Intramolecular charge separation driving force and linkage chemistry between building blocks are critical factors for enhancing the photocatalytic performance of metal-covalent organic framework (MCOF) based photocatalyst. However, robust achieving both simultaneously has yet to be challenging despite ongoing efforts. Here we develop a fully pi-conjugated vinylene-linked multivariate donor-pi-acceptor MCOF (D-pi-A, termed UJN-1) by integrating benzyl cyanides linker with multiple functional building blocks of electron-rich triphenylamine and electron-deficient copper-cyclic trinuclear units (Cu-CTUs) moieties, featuring with strong intramolecular charge separation driving force, extended conjugation degree of skeleton, and abundant active sites.
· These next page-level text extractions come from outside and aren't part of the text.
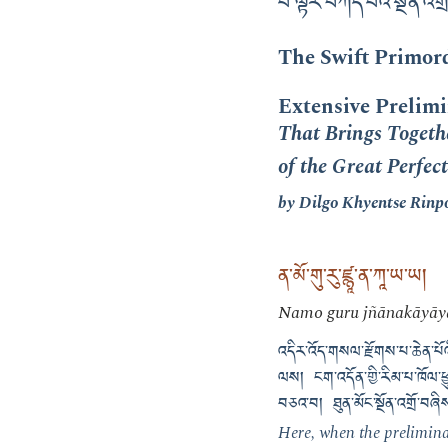
པ་ལྟར་བཀོད་པའི་སྔོན་འག
The Swift Primor
Extensive Prelim
That Brings Togeth
of the Great Perfec
by Dilgo Khyentse Rinp
ན་མོ་གུ་རུ་ཛྙཱ་ན་ཀཱ་ཡ་ཡ།
Namo guru jñānakāyāy
འདིར་འོད་གསལ་རྫོགས་པ་ཆེན་པོའི
ལས། ངག་འདོན་གྱི་རིམ་པ་ཁོལ་ཕྱུང
བཅའ་བ། ཐུན་མོང་སྔོན་འགྲོ་བཞིས
Here, when the preliminar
The incorporation of Cu-CTUs acceptor with electron-withdrawing ability and concomitantly giant charge separation driving force can efficiently accelerate the photogenerated electrons transfer from triphenylamine to Cu-CTUs, revealing by experiments and theoretical calculations. Benefiting from the synergistically effect of D-pi-A configuration and vinylene linkage, the highly-efficient charge spatial separation is achieved. Consequently, UJN-1 exhibits an excellent CO formation rate of 114.8 mu mol g-1 in 4 h without any co-catalysts or sacrificial reagents under visible light, outperforming those analogous MCOFs with imine-linked (UJN-2, 28.9 mu mol g-1) and vinylene-linked COF without Cu-CTU active sites (UJN-3, 50.0 mu mol g-1), emphasizing the role of charge separation driving force and linkage chemistry in designing novel COFs-based photocatalyst.